All of the above examples are great solutions for the 10% cases that require people to have lots of control, but what about the 90% of cases where you just want to do one thing as simply as possible?
Less is more. We often forget that in software design. We overcomplicate our solution "just in case" someone might need it, and forget about the 90% use case. It leads to frustration because developers have to look up documentation in order to understand how to use a framework, or they have to write lots of boilerplate to get their generic case to work.
So with all of that being said, you now know why I decided to make another library that has one simple goal: run functions in parallel and wait for the result. Here's what it looks like:
$rssFeeds = Fork::new() ->run( fn () => file_get_contents('https://stitcher.io/rss'), fn () => file_get_contents('https://freek.dev/rss'), fn () => file_get_contents('https://spatie.be/rss'), );
And that's it. It does one job, and does it well. And don't be mistaken: it's not because there's a simple API that it only offers simple functionality! Let me share a few more examples.
Parallel functions are able to return anything, including objects:
$dates = Fork::new() ->run( fn () => new DateTime('2021-01-01'), fn () => new DateTime('2021-01-02'), );
They use process forks instead of fresh processes, meaning you don't need to manually boot your framework in every child process:
[$users, $posts, $news] = Fork::new() ->run( fn () => User::all(), fn () => Post::all(), fn () => News::all(), );
They allow before and after bindings, just in case you need to do a little more setup work. In the previous example, Laravel actually needs to reconnect to the database in the child processes before it would work:
[$users, $posts, $news] = Fork::new() ->before(fn () => DB::connection('mysql')->reconnect()) ->run( fn () => User::all(), fn () => Post::all(), fn () => News::all(), );
And finally, before and after bindings can be run both in the child process and parent process; and also notice how individual function output can be passed as a parameter to these after
callbacks:
Fork::new() ->after( child: fn () => DB::connection('mysql')->close(), parent: fn (int $amountOfPages) => $this->progressBar->advance($amountOfPages), ) ->run( fn () => Pages::generate('1-20'), fn () => Pages::generate('21-40'), fn () => Pages::generate('41-60'), );
There are of course a few things this package doesn't do:
- there's no pool managing the amount of concurrent processes, you're in charge if you need to;
- there are no promises;
- pcntl doesn't work on Windows and doesn't run in web requests;
- there's no behind the scenes exception handling, if a child fails it'll throw an exception and stop the process flow.

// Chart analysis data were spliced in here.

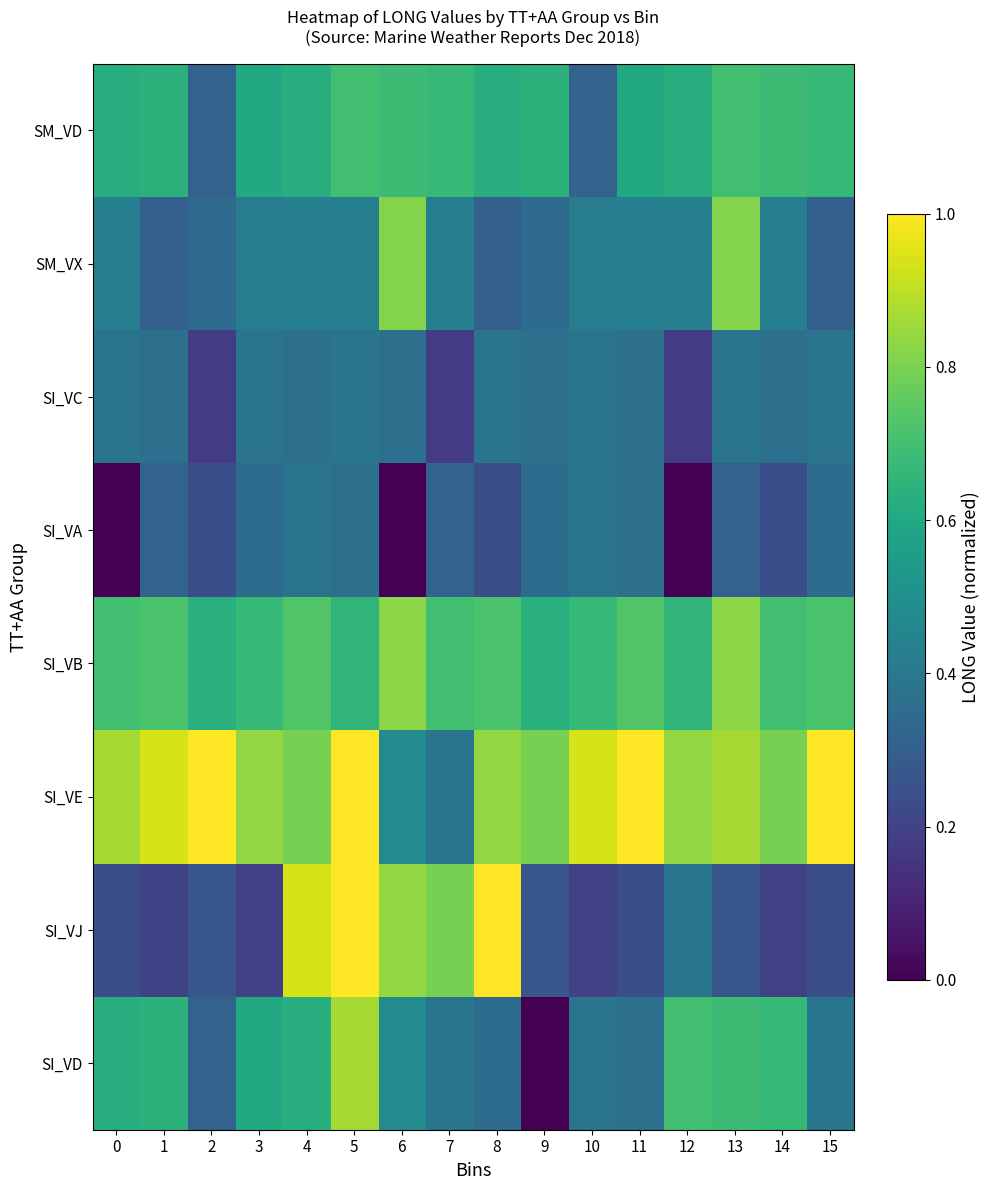

Reading left to right, what are all the values shown in this chart?

SI_VD: 0=0.6	1=0.6	2=0.3	3=0.6	4=0.6	5=0.9	6=0.5	7=0.4	8=0.4	9=0.0	10=0.4	11=0.4	12=0.7	13=0.7	14=0.7	15=0.4
SI_VJ: 0=0.2	1=0.2	2=0.3	3=0.2	4=0.9	5=1.0	6=0.8	7=0.8	8=1.0	9=0.3	10=0.2	11=0.2	12=0.4	13=0.3	14=0.2	15=0.2
SI_VE: 0=0.9	1=0.9	2=1.0	3=0.8	4=0.8	5=1.0	6=0.5	7=0.4	8=0.8	9=0.8	10=0.9	11=1.0	12=0.8	13=0.9	14=0.8	15=1.0
SI_VB: 0=0.7	1=0.7	2=0.6	3=0.7	4=0.7	5=0.7	6=0.8	7=0.7	8=0.7	9=0.6	10=0.7	11=0.7	12=0.7	13=0.8	14=0.7	15=0.7
SI_VA: 0=0.0	1=0.3	2=0.2	3=0.4	4=0.4	5=0.4	6=0.0	7=0.3	8=0.2	9=0.4	10=0.4	11=0.4	12=0.0	13=0.3	14=0.2	15=0.4
SI_VC: 0=0.4	1=0.4	2=0.2	3=0.4	4=0.4	5=0.4	6=0.4	7=0.2	8=0.4	9=0.4	10=0.4	11=0.4	12=0.2	13=0.4	14=0.4	15=0.4
SM_VX: 0=0.4	1=0.3	2=0.3	3=0.4	4=0.4	5=0.4	6=0.8	7=0.4	8=0.3	9=0.3	10=0.4	11=0.4	12=0.4	13=0.8	14=0.4	15=0.3
SM_VD: 0=0.6	1=0.6	2=0.3	3=0.6	4=0.6	5=0.7	6=0.7	7=0.7	8=0.6	9=0.6	10=0.3	11=0.6	12=0.6	13=0.7	14=0.7	15=0.7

In other words: it's the perfect solution for the 90% case where you just want to run some functions in parallel and be done with it. If you need anything more than that, then the solutions listed above are a great start. There's also another package of ours called spatie/async
that doesn't work with promises but does offer pool configuration and extensive exception handling.
If you want to know more or want to try the package yourself, you can check it out on GitHub: spatie/fork
.
Less is more. That's one of my core principles when coding. I prefer code that forces me to do something one way but always works, instead of a highly configurable framework that makes me wonder how to use it every time I look at it. I feel that many developers often get lost in a maze of high configurability and extensibility and forget their original end goal by doing so.
I hope this package can be of help for that group of people who fall in the 90% category.